JOB ITEM:
From first line to last, give the records again word for word and omit the pictures.

Document images with source code:
╭──

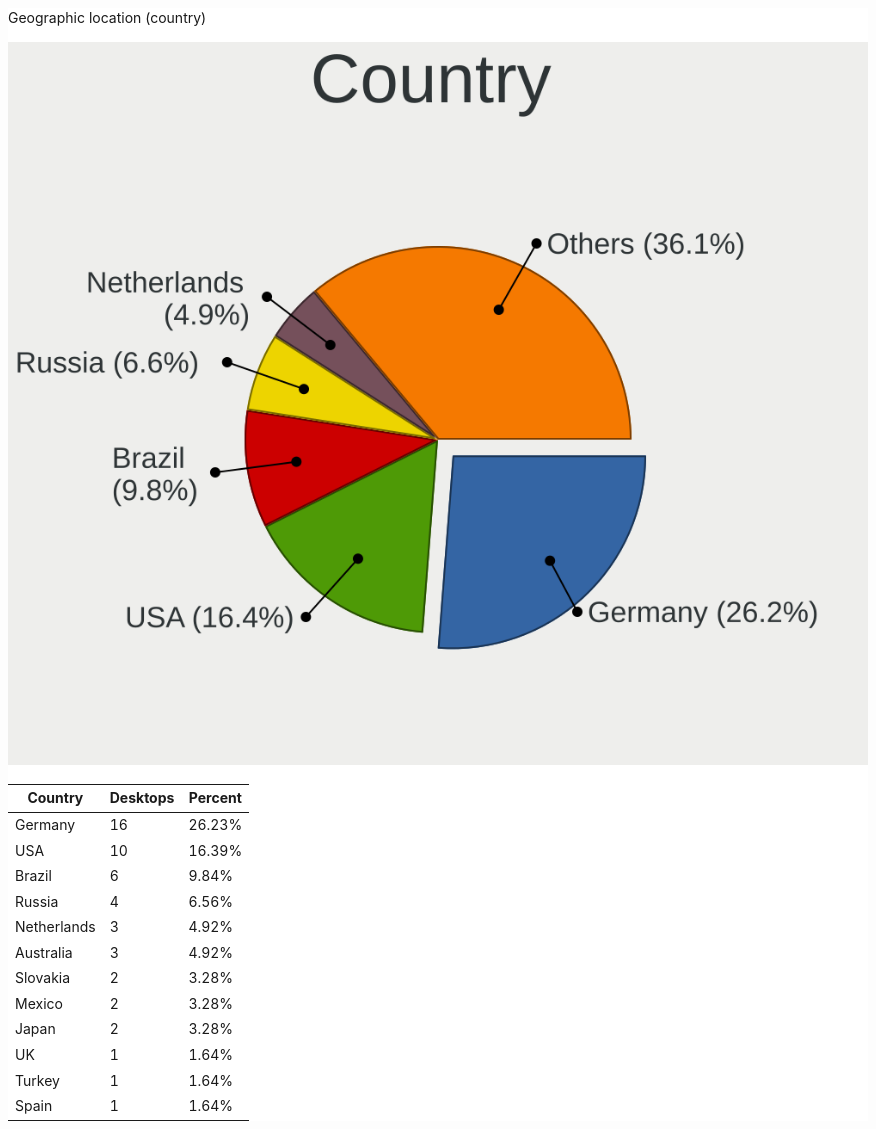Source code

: Geographic location (country)

![Country](./images/pie_chart/node_location.svg)


| Country     | Desktops | Percent |
|-------------|----------|---------|
| Germany     | 16       | 26.23%  |
| USA         | 10       | 16.39%  |
| Brazil      | 6        | 9.84%   |
| Russia      | 4        | 6.56%   |
| Netherlands | 3        | 4.92%   |
| Australia   | 3        | 4.92%   |
| Slovakia    | 2        | 3.28%   |
| Mexico      | 2        | 3.28%   |
| Japan       | 2        | 3.28%   |
| UK          | 1        | 1.64%   |
| Turkey      | 1        | 1.64%   |
| Spain       | 1        | 1.64%   |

╰──

SOLUTION FOR THIS EXERCISE:
Source code

: Geographic location (country)

![Country](./images/pie_chart/node_location.svg)


| Country     | Desktops | Percent |
|-------------|----------|---------|
| Germany     | 16       | 26.23%  |
| USA         | 10       | 16.39%  |
| Brazil      | 6        | 9.84%   |
| Russia      | 4        | 6.56%   |
| Netherlands | 3        | 4.92%   |
| Australia   | 3        | 4.92%   |
| Slovakia    | 2        | 3.28%   |
| Mexico      | 2        | 3.28%   |
| Japan       | 2        | 3.28%   |
| UK          | 1        | 1.64%   |
| Turkey      | 1        | 1.64%   |
| Spain       | 1        | 1.64%   |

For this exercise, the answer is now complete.